We used the mean squared error to define the way we measure the quality of our model
$$ C(\boldsymbol{\beta})=\frac{1}{n}\sum_{i=0}^{n-1}\left(y_i-\tilde{y}_i\right)^2=\frac{1}{n}\left\{\left(\boldsymbol{y}-\boldsymbol{\tilde{y}}\right)^T\left(\boldsymbol{y}-\boldsymbol{\tilde{y}}\right)\right\}, $$or using the matrix \( \boldsymbol{X} \) and in a more compact matrix-vector notation as
$$ C(\boldsymbol{\beta})=\frac{1}{n}\left\{\left(\boldsymbol{y}-\boldsymbol{X}\boldsymbol{\beta}\right)^T\left(\boldsymbol{y}-\boldsymbol{X}\boldsymbol{\beta}\right)\right\}. $$This function represents one of many possible ways to define the so-called cost function.

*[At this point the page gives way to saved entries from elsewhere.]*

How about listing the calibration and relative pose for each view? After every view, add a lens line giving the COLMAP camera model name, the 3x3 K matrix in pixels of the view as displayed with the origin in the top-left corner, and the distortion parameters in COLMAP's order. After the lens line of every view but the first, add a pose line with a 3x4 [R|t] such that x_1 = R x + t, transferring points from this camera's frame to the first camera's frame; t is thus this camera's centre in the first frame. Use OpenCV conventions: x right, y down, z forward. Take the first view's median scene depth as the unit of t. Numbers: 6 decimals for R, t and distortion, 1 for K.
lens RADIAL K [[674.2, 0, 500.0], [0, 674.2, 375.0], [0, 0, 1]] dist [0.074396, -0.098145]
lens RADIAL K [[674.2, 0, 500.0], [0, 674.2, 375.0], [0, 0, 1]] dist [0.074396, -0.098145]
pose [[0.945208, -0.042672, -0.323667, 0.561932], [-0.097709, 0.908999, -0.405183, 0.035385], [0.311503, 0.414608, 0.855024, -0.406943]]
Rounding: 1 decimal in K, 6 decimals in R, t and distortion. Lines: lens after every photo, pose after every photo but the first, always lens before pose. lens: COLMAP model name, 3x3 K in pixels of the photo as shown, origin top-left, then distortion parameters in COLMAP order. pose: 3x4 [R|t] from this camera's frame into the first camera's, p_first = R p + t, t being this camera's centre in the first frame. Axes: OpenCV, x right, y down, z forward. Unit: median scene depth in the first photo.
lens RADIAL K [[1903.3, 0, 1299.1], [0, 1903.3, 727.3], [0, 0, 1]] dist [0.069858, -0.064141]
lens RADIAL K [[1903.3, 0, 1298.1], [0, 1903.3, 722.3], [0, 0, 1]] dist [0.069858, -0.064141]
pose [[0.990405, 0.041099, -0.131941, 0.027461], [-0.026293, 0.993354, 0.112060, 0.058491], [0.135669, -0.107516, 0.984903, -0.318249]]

It is also common to define the function \( C \) as
$$ C(\boldsymbol{\beta})=\frac{1}{2n}\sum_{i=0}^{n-1}\left(y_i-\tilde{y}_i\right)^2, $$since when taking the first derivative with respect to the unknown parameters \( \beta \), the factor of \( 2 \) cancels out.